第50話 勇者魔法の鍵を買う
サカドの街の北西区画に着いた俺。
ここにあるふたつの建物のうち、どちらかが鍵屋だろうと、当たりをつける。
片方の建物から、ユミコが出てきた。
鉢合わせする俺に、驚くユミコ。
「ゆ、ユウタ。どうしてここに?」
「鍵屋を探して、色々と。
ユミコこそ、ここで何してたの?」
「そ、それは、」
と言ってユミコの目が泳ぐ。
「ま、別にいっか。」
この建物に入れば、分かる事だし。
そんな俺を、ユミコは邪魔をする。
「か、鍵屋は隣りよ。こっちじゃないわ。」
ユミコの声は、少し震えている。
「えー、こっちも確かめなくちゃ。」
俺がそう言うと、ユミコはプルプル首をふる。
「駄目、入らないで、お願い。」
ユミコは涙声だ。
「ごめん。」
俺はひと言そう言うと、その建物をあきらめる。
ユミコは何かを隠してる。
だけど、それを問いただす様な真似は、したくなかった。
俺は魔法の鍵を売ってると思しき建物に入る。
「おやおや、珍しいね、ここに誰か来るなんて。」
店のカウンターの向こうに、ひとりの婆さんがいた。
「あの、ここは鍵屋ですか?」
看板も何も無いので、ここが何の店だかは分からない。
だけど、お店のカウンターはあるので、何かの店である事は、間違いない。
「ああ、ここは魔法の鍵屋だよ。
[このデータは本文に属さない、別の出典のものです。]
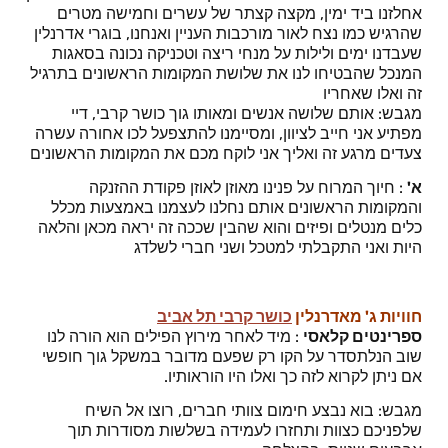
אחלזנו ביד ימין, מקצה קצתר של עשרים וחמישה מטרים
שהרגיש כמו נצח לאור מורכבות העניין ואנחנו, בוגרי אדרנלין
שעבדנו ימים ולילות על מנחי ריצה וטכניקה נכונה בסאגות
המנכל שהבטיחו לנו את שלושת המקומות הראשונים בתרגיל
זה ואלו שאחריו
מגבש: אותם שלושה אנשים ומאותו גוך כושר קרבי, דיי
מפתיע אני חייב לציוון, ומסיימנו להתצפעל לכו אחורה עשרה
צעדים מרגע זה ואליך אני לוקח מכם את המקומות הראשונים
א'
: חיוך המרוח על פנינו מאוזן לאוזן פקודת ההזנקה
והמקומות הראשונים אותם נחלנו לעצמנו באמצעות מכלל
כלים מנטלים ופיזים והוא שהבין שככה זה יראה מכאן והלאה
היות ואני התקבלתי למטכל ושני חברי לשלדג
חוויות ג' מאדרנלין
כושר קרבי תל אביב
ספרינטים קלאסי
: מיד לאחר מירוץ הפילים הוא הורה לנו
שוב הנלתסדר על הקו רק שפעם מדובר במשקל גוך חופשי
אם ניתן לקרוא לזה כך ואלו היו הוראותיו.
מגבש: בוא נבצע חימום צוותי חברים, רוצו אל השיח
שלפניכם כצוות ותחזרו לעמידה בשלשות מסודרות תוך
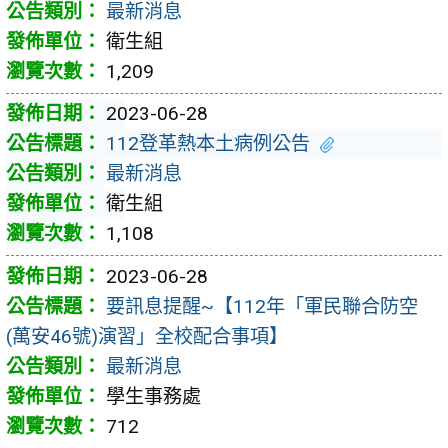
最新消息
衛生組
1,209
2023-06-28
112登革熱本土病例公告
最新消息
衛生組
1,108
2023-06-28
要訊息提醒~【112年「軍民聯合防空
(萬安46號)演習」全校配合事項】
最新消息
學生事務處
712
買ってくかい?
いっこ80円だよ。」
おお、ついに発見したぞ、魔法の鍵屋。
魔法の鍵は、ひもを通す穴があった。
一本のひもで、八本の魔法の鍵を束ねる事が出来た。
つまり、魔法の鍵の持てる上限は、八本となる。
当然俺は、上限の八本を購入。
俺はほくほく顔で、鍵屋を後にする。
したら、ユミコと再び、鉢合わせる訳で。
「で、そこの建物は、なんなわけ?」
俺はさりげなく聞いてみる。
「ご、ごめんなさい、ユウタ。」
ユミコは、なぜか突然謝る。
「え?」
「ほら、私の銀の笛、聞かせてあげるって、約束したでしょ。」
ああ、そんな事もあったなあ。
ぶち込む隙が無くて、そのまま放置だったよ。
「でも、死体が握ってた笛なんて、ばっちくて吹けないから。
だから新しく作ってもらおうと、思ったんだけど、」
ここでユミコは、言葉をつまらせる。
ああ、作ってもらえなかったのか。と俺は理解する。
「それなら、もういいよ。」
何話も忘れてた事を、今さらぶち込む必要ないだろ。
「じゃあここは、笛職人の家だったんだね。」
と俺が聞くと、ユミコは首をふる。
「ここはアケミの家。」
「アケミ?」
「そう、勇者ウラワとパーティを組んだ、イソノアケミ。
そのアケミの子孫の家よ。」
「へー、俺も会ってみたいな。」
ユミコは首をふる。
「私、嫌われてたみたい。
とっくの昔に、引き払ったみたい。」